# WORK REQUIRED
Select each line in the rows below that contains the word "předplatné" and copy those lines out.

[Saved data entries]

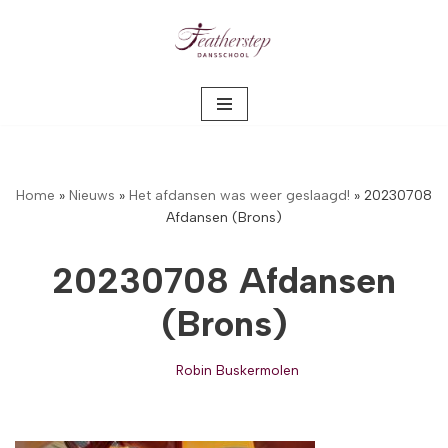
Meteen
naar
de
inhoud
Home
»
Nieuws
»
Het afdansen was weer geslaagd!
»
20230708
Afdansen (Brons)
20230708 Afdansen
(Brons)
Robin Buskermolen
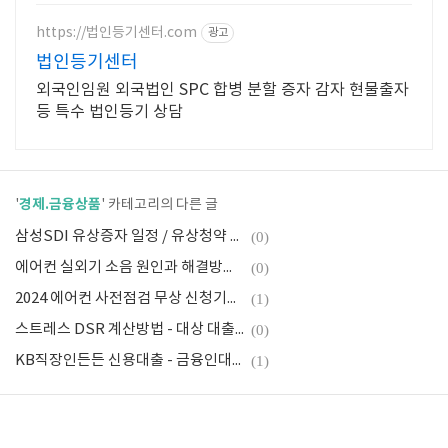
https://법인등기센터.com
광고
법인등기센터
외국인임원 외국법인 SPC 합병 분할 증자 감자 현물출자
등 특수 법인등기 상담
경제.금융상품
'
' 카테고리의 다른 글
삼성SDI 유상증자 일정 / 유상청약 신청방법 / 신주인수권 매매 방법 / 유의사항 / 주가
(0)
에어컨 실외기 소음 원인과 해결방법 4가지 - 에러코드별 원인
(0)
2024 에어컨 사전점검 무상 신청기간과 방법 - 삼성, LG, 위니아, 캐리어
(1)
스트레스 DSR 계산방법 - 대상 대출과 한도(미적용사례 포함)
(0)
KB직장인든든 신용대출 - 금융인대상 우대금리 0.9%
(1)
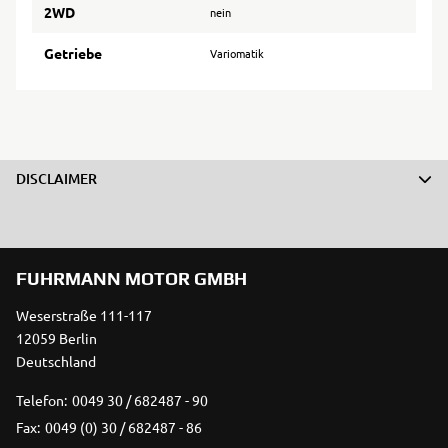
2WD
nein
Getriebe
Variomatik
DISCLAIMER
FUHRMANN MOTOR GMBH
Weserstraße 111-117
12059 Berlin
Deutschland
Telefon:
0049 30 / 682487 - 90
Fax:
0049 (0) 30 / 682487 - 86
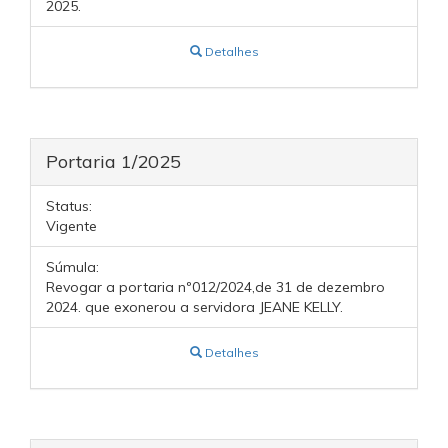
2025.
Detalhes
Portaria 1/2025
Status:
Vigente
Súmula:
Revogar a portaria nº012/2024,de 31 de dezembro
2024. que exonerou a servidora JEANE KELLY.
Detalhes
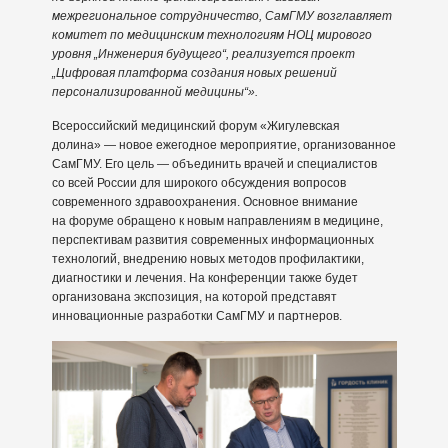
межрегиональное сотрудничество, СамГМУ возглавляет
комитет по медицинским технологиям НОЦ мирового
уровня „Инженерия будущего“, реализуется проект
„Цифровая платформа создания новых решений
персонализированной медицины“».
Всероссийский медицинский форум «Жигулевская
долина» — новое ежегодное мероприятие, организованное
СамГМУ. Его цель — объединить врачей и специалистов
со всей России для широкого обсуждения вопросов
современного здравоохранения. Основное внимание
на форуме обращено к новым направлениям в медицине,
перспективам развития современных информационных
технологий, внедрению новых методов профилактики,
диагностики и лечения. На конференции также будет
организована экспозиция, на которой представят
инновационные разработки СамГМУ и партнеров.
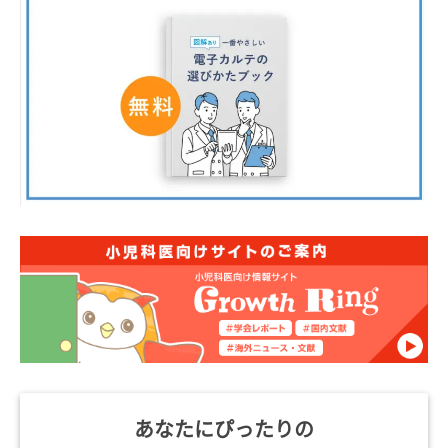
あなたにぴったりの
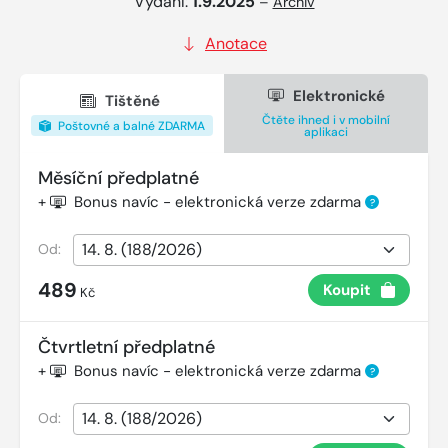
Vydání:
1.9.2025
–
Archiv
Anotace
Elektronické
Tištěné
Čtěte ihned i v mobilní
Poštovné a balné ZDARMA
aplikaci
Měsíční předplatné
+
Bonus navíc - elektronická verze zdarma
?
Od:
489
Koupit
Kč
Čtvrtletní předplatné
+
Bonus navíc - elektronická verze zdarma
?
Od:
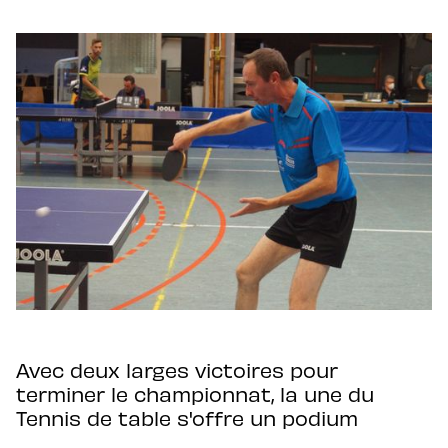
Avec deux larges victoires pour
terminer le championnat, la une du
Tennis de table s'offre un podium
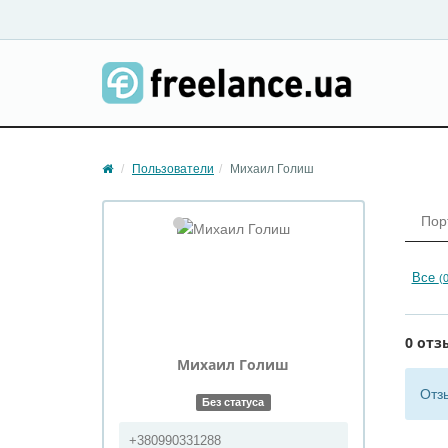
Пользователи
Михаил Голиш
Пор
Все
(0
0 отз
Михаил
Голиш
Отз
Без статуса
+380990331288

# ANSWER BELOW
Měsíční předplatné
Čtvrtletní předplatné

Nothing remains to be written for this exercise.